- Born: 25 July 1949 Baguio, Philippines
- Died: 3 December 2002 (aged 53) Baguio, Philippines
- Education: University of the Philippines Diliman College of Fine Arts

= Santi Bose =

Santiago Bose (July 25, 1949 – December 3, 2002), also known as Santi Bose, was a mixed-media artist and community organizer from the Philippines who co-founded the Baguio Arts Guild. He is recognized by the Cultural Center of the Philippines as a pioneer in the use of indigenous materials.

==Early life and education==

Santiago Bobila Bose was born to Mariano Bose and Lourdes Bobila on July 25, 1949, in Baguio in the Cordillera Region of the Philippines. He attended the Mapua Institute of Technology from 1965 to 1967 for architecture, then transferred and graduated from the College of Fine Arts at the University of the Philippines Diliman in 1972. Bose furthered his art studies in the United States at the West 17th Print Workshop in New York City while in a self-imposed exile. He returned to his hometown of Baguio in 1986 after the People Power Revolution.

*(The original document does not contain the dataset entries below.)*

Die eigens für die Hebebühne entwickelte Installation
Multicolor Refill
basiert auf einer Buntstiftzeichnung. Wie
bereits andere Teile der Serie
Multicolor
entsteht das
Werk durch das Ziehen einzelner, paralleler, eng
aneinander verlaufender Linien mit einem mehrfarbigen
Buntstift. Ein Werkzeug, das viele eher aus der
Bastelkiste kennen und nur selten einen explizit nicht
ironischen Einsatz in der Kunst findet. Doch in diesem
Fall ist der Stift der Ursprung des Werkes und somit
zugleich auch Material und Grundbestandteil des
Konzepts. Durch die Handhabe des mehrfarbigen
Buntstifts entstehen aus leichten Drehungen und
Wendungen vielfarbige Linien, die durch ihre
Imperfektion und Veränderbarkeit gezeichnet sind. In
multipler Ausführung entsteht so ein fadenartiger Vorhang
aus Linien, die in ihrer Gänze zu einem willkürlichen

In 1994, he was a visiting research fellow at the Southern Cross University in Lismore, Australia, and, in 2000, a visiting artist in residence at the Pacific Bridge Gallery in Oakland, California.

== Career ==
Throughout his career, Bose featured in major international events, including the Havana Biennial in 1989, the Third Asian Art Show in Fukuoka, Japan, also in 1989, and the First Asia-Pacific Triennial of Contemporary Art at the Queensland Art Gallery in Brisbane, Australia in 1993. His work was also featured in the 1996 exhibit Memories of Overdevelopment at the University of California, Irvine, and the 2000 exhibit At Home and Abroad: 20 Contemporary Filipino Artists at the Asian Art Museum of San Francisco.

=== Baguio Arts Guild ===
In 1987, Bose founded, and was an original board member of, the Baguio Arts Guild, along with Benedicto Cabrera, Kidlat Tahimik, Roberto Villanueva, David Barbadas, and Irineo Geslani. He served as its chairperson in 1992 and the again in 2002. The Baguio Arts Guild is an art association based in the Cordillera Region that emphasizes the use of indigenous materials and multimedia, with themes that focus on nature, the environment, and Filipino identity.

== Personal life ==
Bose met his future wife, Peggy, at the University of the Philippines Diliman. They married in 1994 and had three daughters: Diwata, Lilledeshan, and Mutya. The couple separated, Peggy recalling, "I felt that his being an artist got in the way of his being a family man, with three kids. It was not what we promised each other when we got married. And it was making both of us unhappy."

==Recognitions==

In 1976, Bose was recognized as a Thirteen Artists awardee by the Cultural Center of the Philippines.